The biggest property owners in the Mariners Mile area of Newport Beach have added another building to their holdings.
An LLC with ties to local resident Manouch Moshayedi recently closed on the purchase of a roughly 17,600-square-foot office at 2244 W. Coast Highway.
The two-story, multitenant building sold for about $8 million, or $454 per square foot, according to CoStar Group Inc. records. It sits on the inland side of the highway next to the Sun Country Marine yacht center.
An affiliate of Dallas-based Third Palm Capital sold the office, which it bought in 2014 for a reported $6.4 million.
Moshayedi and his family are the biggest property owners in the Mariners Mile section of Coast Highway, which stretches about 1.4 miles between Newport Boulevard and Dover Drive. The high-traffic area is home to an eclectic mix of restaurants, offices and maritime-related businesses.
The family has spent more than $130 million over the past eight years on a variety of buildings and land along the stretch, according to property records. Much of it’s operated under MX3 Ventures.
Moshayedi was a co-founder and one-time chairman and chief executive of Santa Ana-based computer storage device maker STEC Inc.
His brother Mark—another STEC co-founder—also owns area property, as does his brother, Mike, who also had ties to STEC, which sold in 2013 to a San Jose-based subsidiary of Irvine-based Western Digital Corp. for $340 million. It now operates as part of Western Digital unit HGST Inc.
Much of the family fortune has been reinvested in commercial real estate since the STEC sale, particularly in Newport Beach.
“The area is a good long-term investment,” Manouch Moshayedi told the Business Journal last year. “These are one-of-a-kind properties.”
Cypress Swap
The 46,037-square-foot Cypress Center in Cypress has a new owner. An affiliate of Los Angeles-based Gershman Properties, which buys and manages strip and neighborhood shopping centers, primarily in California, recently closed on the property, which is at the northwest corner of Knott and Katella avenues.
It sold for a little under $22.1 million, or $479 per square foot, according to the Western retail division of CBRE Group Inc., whose brokers marketed the property for sale.
The center, whose small-sized tenants include a Carl’s Jr. and a Chipotle, was last owned by Dallas-based Crow Holdings, which acquired it in 2014 for an undisclosed price. It’s next to a Target that wasn’t included in the sale.
CBRE also arranged a 10-year, fixed-rate loan locked near 4% for the new owners.

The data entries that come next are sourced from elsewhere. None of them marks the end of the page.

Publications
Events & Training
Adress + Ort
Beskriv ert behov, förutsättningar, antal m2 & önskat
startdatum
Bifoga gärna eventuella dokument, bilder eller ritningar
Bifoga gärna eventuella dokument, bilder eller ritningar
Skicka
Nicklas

Gershman’s other local retail holdings include Yorba Ranch Village, a 36,234-square-foot strip center in Yorba Linda.
Double Sized
Australian industrial developer Goodman Group, whose U.S. operations are based in Irvine, said it’s landed e-commerce giant Amazon for a second massive fulfillment and distribution building it has under development in Eastvale in northwestern Riverside County.
Amazon this month announced it had committed to a 1-million-square-foot building at the developer’s Goodman Commerce Center Eastvale project. Goodman Group earlier leased another building of the same size to Amazon there in a deal announced in mid-2016. The first building is now open, and the second will be occupied by Amazon next year, the companies said.
The properties are part of a 205-acre mixed-use development along the I-15 freeway.
Goodman Group’s North American arm used to operate as Goodman Birtcher. Brandon Birtcher, who’d led the company’s local office and the North American division upon its formation in 2012, left the company last year.
Atlanta Buy
KBS Strategic Opportunity REIT, a unit of Newport Beach-based investor KBS Realty Advisors, has paid $83.4 million for a two-building office property in the Atlanta suburbs.
Crown Point in Dunwoody, Ga., totals about 500,000 square feet. It was built in the 1980s and was 72% leased at the time of sale, according to KBS, which took out a $62.5 million loan to finance the deal.